Auch sprach sich Borchert für die zügige Anpassung der sich behindernden Bau- und Umweltgesetze aus. Dafür erarbeite das Kompetenznetzwerk derzeit Lösungsvorschläge. Um diese rechtlichen Anpassungen anzugehen, bedürfe es einer zwingenden und schnellen Entschließung durch die Bundesregierung. Borchert forderte die Landwirte und Akteure der Branche auf, Druck auf die politischen Vertreter auszuüben und die Betroffenheit der Landwirte deutlich zu machen. „Wir stehen jetzt vor der Frage, ob wir die bevorstehenden Veränderungen selber gestalten wollen, oder ob wir Getriebene sind. Selber gestalten, dass ist für alle der richtige Weg, so Borcherts Botschaft an die Landwirte.

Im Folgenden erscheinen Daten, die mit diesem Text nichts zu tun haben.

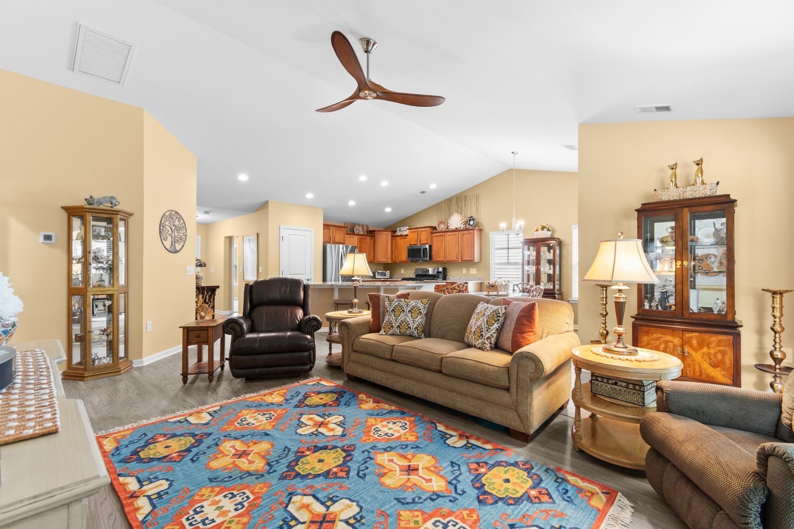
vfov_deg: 77.3
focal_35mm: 15
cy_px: 264
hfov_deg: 100.4
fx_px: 331
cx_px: 397
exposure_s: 1/3
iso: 100
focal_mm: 10
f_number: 4.5
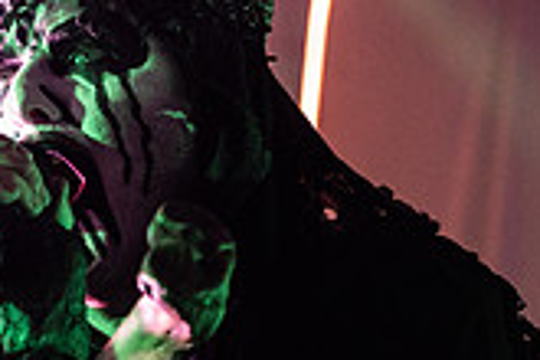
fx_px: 2640
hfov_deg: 11.5
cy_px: 197
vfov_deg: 7.8
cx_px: -62
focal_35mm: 176
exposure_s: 1/320
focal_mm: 45
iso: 2000
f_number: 3.2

In seinem Resümee machte Bartels nochmals deutlich, dass das AEF und seine Mitglieder diesen Weg pro-aktiv mitgestalten wollen. Man sei veränderungsbereit für Vorschläge, die wissenschaftlich belegt und in der Praxis umsetzbar seien. Auch habe man im Rahmen des Niedersächsischen IMAK (Interministerieller Arbeitskreis) Bauhemmnisse für Um- und Neubau von Ställen aufgezeigt und Lösungsvorschläge erarbeitet, die nun der Bundesregierung vorgelegt werden sollen. Die Bundesregierung müsse die entsprechenden Gesetze unverzüglich ändern. „Ich erhoffe mir für die gesamte Branche, dass es nun schnell zu einer grundsätzlichen Bundestagsentscheidung und zu einer Verlässlichkeit über mehrere Legislaturen kommt“, so Bartels. Insbesondere für das Oldenburger Münsterland mit seiner Tierhaltung und der Wertschöpfungskette müsse ein Sicherheitsrahmen geschaffen werden, der zwingend auch die Folgenabschätzung und Evaluierung der Maßnahmen vorsehe. Daher werde das AEF mit seinen Mitgliedern zeitnah eine Arbeitsgruppe etablieren, die diesen Prozess aktiv begleite.